Wednesday, December 19, 2018

Twelve Songs of Christmas: #5—"Christmas in Hollis" by Run-DMC


I turned 50 years old this year. One of the things I like best about being born in 1968 was that I was a kid in the seventies, a teen in the eighties, a young adult in the nineties, a dad in the aughts, and now a grandpa in the tweens. I've seen a lot of remarkable changes that my kids and grandkids take for granted without a second thought.

One of those changes in the pop music arena is rap. It's ubiquitous on pop radio stations today, and for me, quite infuriating in most cases. The lyrics are mumbled over a monotonous, repetitive, computer-generated beat. This is what passes for music, and for my two youngest kids, rap and hip-hop are all they listen to.

I'm so old I can remember before rap was even heard of, much less commonly listened to. Like most new music forms, it was hated by my parents as much as I hate my own kids' music today (some things never change...). But in the eighties, it was new, something we had never heard before, and one of the pioneering voices of this new music was Run-DMC.

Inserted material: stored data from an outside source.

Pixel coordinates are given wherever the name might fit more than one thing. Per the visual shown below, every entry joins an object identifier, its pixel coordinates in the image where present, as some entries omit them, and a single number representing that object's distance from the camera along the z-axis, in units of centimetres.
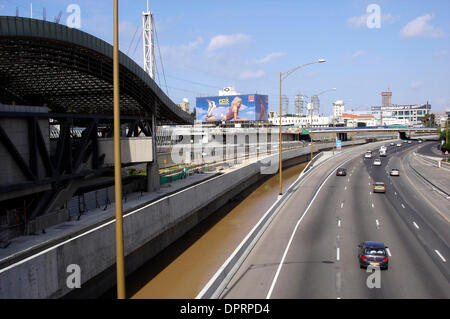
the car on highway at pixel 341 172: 5752
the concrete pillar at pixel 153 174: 3148
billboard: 12588
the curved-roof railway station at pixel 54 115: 1823
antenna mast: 6275
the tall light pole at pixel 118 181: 942
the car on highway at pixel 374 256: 1847
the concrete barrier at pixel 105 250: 1298
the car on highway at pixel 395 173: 5716
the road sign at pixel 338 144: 9778
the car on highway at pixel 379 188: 4181
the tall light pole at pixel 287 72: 3466
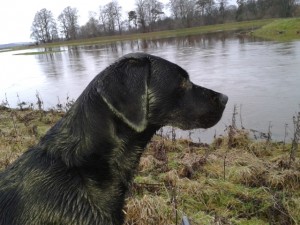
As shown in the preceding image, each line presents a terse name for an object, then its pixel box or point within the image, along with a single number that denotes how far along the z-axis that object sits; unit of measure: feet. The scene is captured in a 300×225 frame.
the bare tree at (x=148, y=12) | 260.74
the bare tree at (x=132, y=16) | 265.76
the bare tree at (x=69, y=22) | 288.04
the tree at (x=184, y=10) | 240.23
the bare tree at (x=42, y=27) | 287.30
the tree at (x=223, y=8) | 234.77
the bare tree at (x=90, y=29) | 278.45
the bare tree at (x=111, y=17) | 285.09
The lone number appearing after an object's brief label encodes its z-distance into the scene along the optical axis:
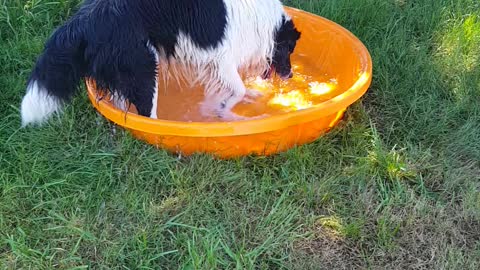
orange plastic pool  3.09
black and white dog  3.06
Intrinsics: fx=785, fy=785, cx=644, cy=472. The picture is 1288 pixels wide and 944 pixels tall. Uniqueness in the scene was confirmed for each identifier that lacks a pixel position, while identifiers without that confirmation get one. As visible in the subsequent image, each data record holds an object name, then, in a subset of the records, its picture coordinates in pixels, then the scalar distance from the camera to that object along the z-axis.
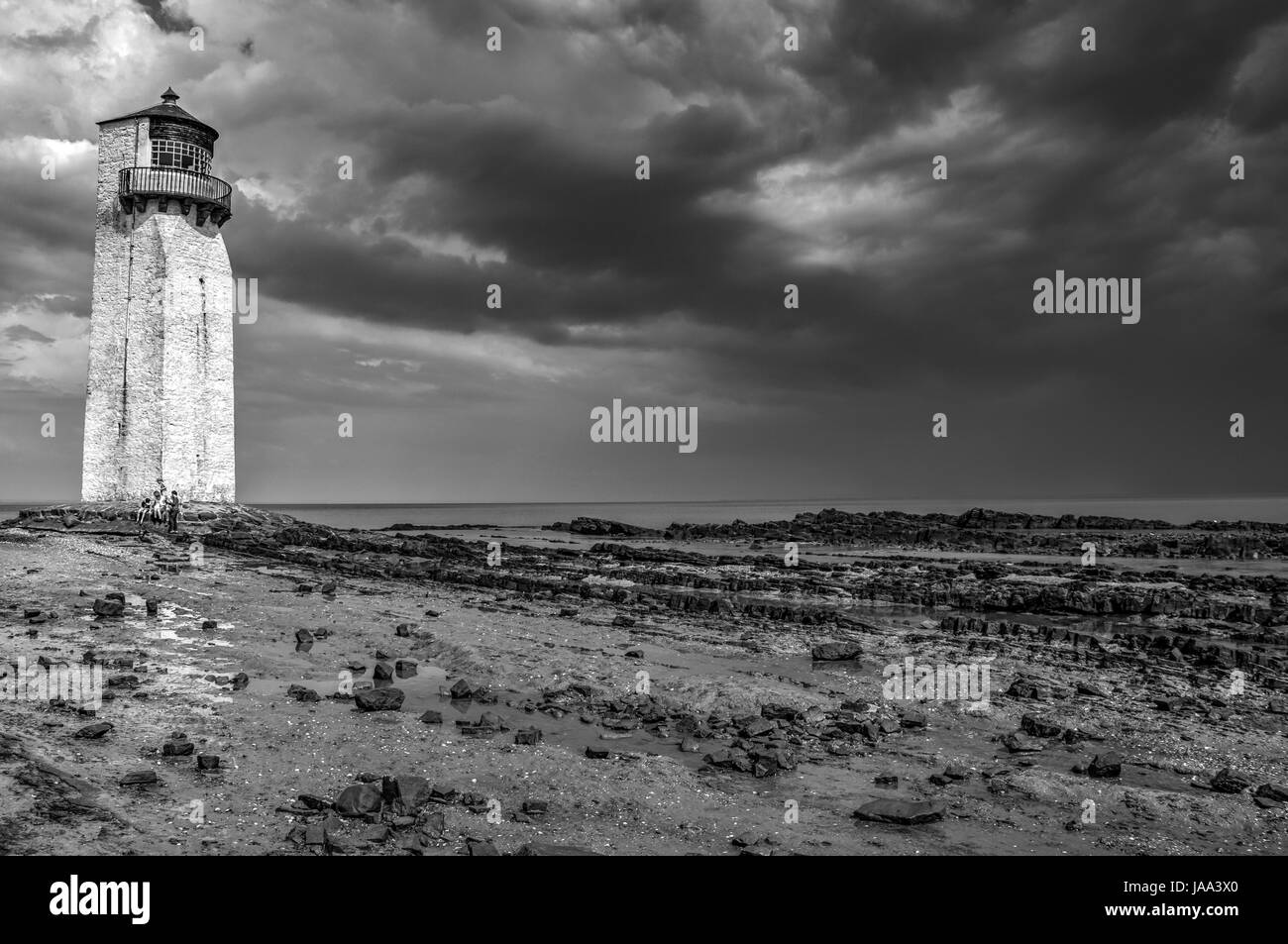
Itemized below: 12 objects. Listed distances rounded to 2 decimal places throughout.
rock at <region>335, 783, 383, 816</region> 7.69
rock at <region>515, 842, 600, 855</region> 7.07
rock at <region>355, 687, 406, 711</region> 11.28
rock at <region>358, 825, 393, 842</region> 7.18
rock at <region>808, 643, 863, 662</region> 16.72
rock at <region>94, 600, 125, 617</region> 16.56
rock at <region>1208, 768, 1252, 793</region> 9.49
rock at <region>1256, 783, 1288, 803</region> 9.21
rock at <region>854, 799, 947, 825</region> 8.27
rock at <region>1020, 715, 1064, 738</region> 11.57
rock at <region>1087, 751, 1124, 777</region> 9.91
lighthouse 39.88
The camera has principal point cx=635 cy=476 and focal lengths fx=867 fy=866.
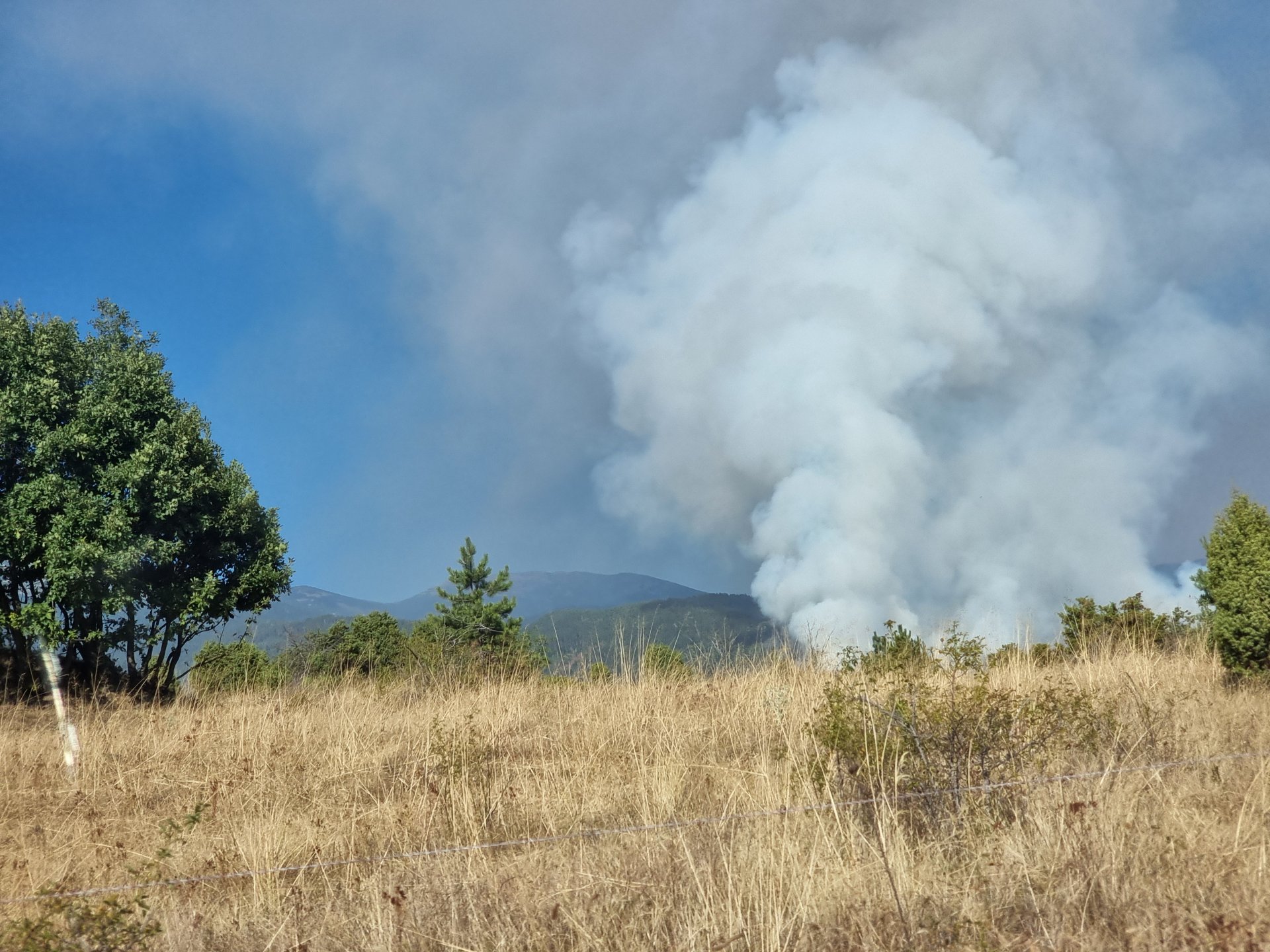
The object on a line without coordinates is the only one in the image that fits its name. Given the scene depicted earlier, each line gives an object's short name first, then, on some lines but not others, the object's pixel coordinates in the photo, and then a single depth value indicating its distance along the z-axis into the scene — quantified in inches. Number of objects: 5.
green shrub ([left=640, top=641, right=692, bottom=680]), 406.3
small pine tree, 1142.3
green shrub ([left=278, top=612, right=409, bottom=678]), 651.8
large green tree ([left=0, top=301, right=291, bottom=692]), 650.8
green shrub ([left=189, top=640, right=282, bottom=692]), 605.9
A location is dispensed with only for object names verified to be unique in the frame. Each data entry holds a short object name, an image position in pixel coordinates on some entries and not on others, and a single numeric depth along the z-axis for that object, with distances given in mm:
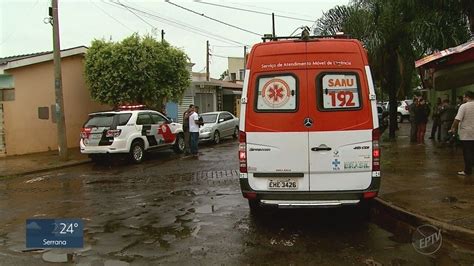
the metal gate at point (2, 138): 18312
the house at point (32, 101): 18500
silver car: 20991
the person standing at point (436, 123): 17822
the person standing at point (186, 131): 16572
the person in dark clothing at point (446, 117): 15656
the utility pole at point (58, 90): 16109
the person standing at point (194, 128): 16438
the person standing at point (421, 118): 17422
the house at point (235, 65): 62956
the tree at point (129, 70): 19547
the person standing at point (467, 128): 9648
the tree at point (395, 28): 13445
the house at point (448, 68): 10688
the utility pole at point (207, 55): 43075
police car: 14961
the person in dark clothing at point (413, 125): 17781
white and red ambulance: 6465
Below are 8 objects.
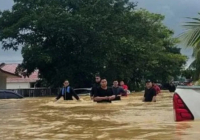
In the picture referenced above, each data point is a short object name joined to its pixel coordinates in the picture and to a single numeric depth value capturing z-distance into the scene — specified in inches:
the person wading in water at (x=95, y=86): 610.5
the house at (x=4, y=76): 1761.8
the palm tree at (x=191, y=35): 399.1
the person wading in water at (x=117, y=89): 776.3
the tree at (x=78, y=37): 1572.3
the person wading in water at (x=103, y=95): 598.5
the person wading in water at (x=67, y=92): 748.6
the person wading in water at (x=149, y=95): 688.4
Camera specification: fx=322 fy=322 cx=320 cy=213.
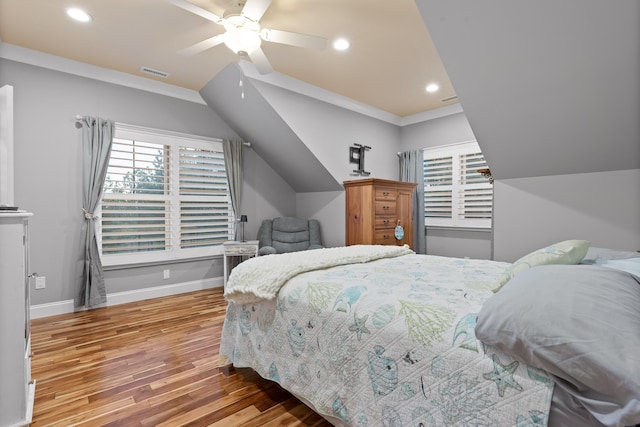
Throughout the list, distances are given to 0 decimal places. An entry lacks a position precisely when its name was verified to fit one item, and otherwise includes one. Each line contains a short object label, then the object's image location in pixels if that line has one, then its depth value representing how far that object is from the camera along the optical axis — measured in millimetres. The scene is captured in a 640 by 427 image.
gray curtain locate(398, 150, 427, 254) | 5316
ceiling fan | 2279
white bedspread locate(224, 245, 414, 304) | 1813
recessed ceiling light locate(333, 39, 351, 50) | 3061
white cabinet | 1480
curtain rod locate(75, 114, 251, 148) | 3556
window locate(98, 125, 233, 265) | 3818
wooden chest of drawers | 4395
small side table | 4336
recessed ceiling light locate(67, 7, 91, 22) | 2615
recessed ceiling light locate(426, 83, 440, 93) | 4121
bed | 935
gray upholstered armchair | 4863
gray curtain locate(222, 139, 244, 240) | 4660
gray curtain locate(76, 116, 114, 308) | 3531
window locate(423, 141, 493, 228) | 4734
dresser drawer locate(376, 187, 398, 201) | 4461
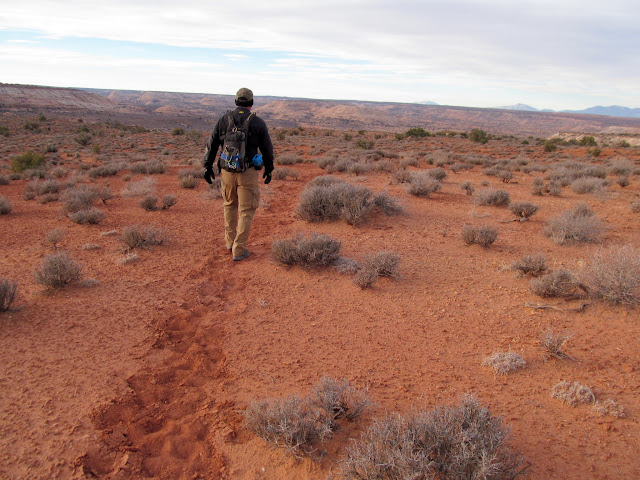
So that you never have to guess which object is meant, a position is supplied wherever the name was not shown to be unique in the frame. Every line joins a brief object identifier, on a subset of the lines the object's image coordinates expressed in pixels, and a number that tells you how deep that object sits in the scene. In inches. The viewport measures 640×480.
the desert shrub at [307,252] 206.2
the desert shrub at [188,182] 425.7
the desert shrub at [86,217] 271.0
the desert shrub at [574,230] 248.8
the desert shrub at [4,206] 293.4
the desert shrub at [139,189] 370.6
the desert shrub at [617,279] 158.9
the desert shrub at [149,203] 322.3
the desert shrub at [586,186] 413.1
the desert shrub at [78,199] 297.6
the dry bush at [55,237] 223.1
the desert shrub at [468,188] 417.7
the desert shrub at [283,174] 495.8
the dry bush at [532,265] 198.8
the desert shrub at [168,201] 327.9
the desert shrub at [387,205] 309.1
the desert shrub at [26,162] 514.8
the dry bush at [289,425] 89.9
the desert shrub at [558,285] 173.2
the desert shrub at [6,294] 144.3
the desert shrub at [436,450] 75.2
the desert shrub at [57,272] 164.6
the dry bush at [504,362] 125.3
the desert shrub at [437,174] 488.7
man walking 196.7
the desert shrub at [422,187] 382.6
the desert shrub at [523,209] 307.1
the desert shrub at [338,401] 99.1
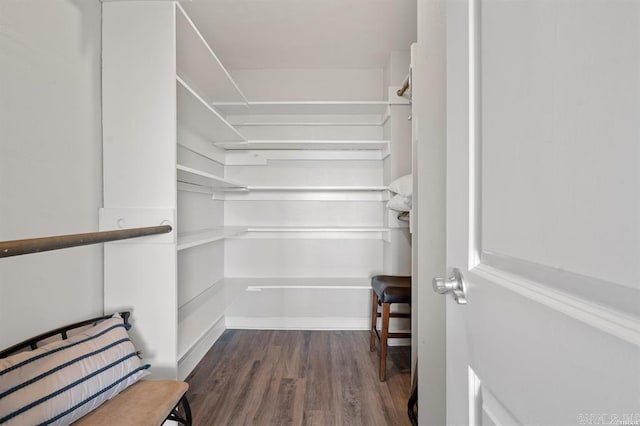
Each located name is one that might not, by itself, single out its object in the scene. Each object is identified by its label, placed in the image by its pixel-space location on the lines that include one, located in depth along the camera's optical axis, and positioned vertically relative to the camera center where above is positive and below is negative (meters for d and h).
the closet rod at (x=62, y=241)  0.71 -0.07
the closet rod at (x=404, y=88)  2.18 +0.91
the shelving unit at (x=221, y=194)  1.39 +0.14
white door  0.34 +0.00
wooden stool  2.12 -0.56
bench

They were big enough by 1987 to warrant a spot on the first A Very Special Christmas album with this original song about Christmas time in their childhood neighborhood of Hollis, Queens, in New York City. Like all good art, we find something that either appeals to us or that we can relate to. They sing about the anticipation of presents, Mom's awesome holiday cooking, snow, fellowship...it's actually the perfect Christmas carol. The completely cheesy eighties video is an extra present!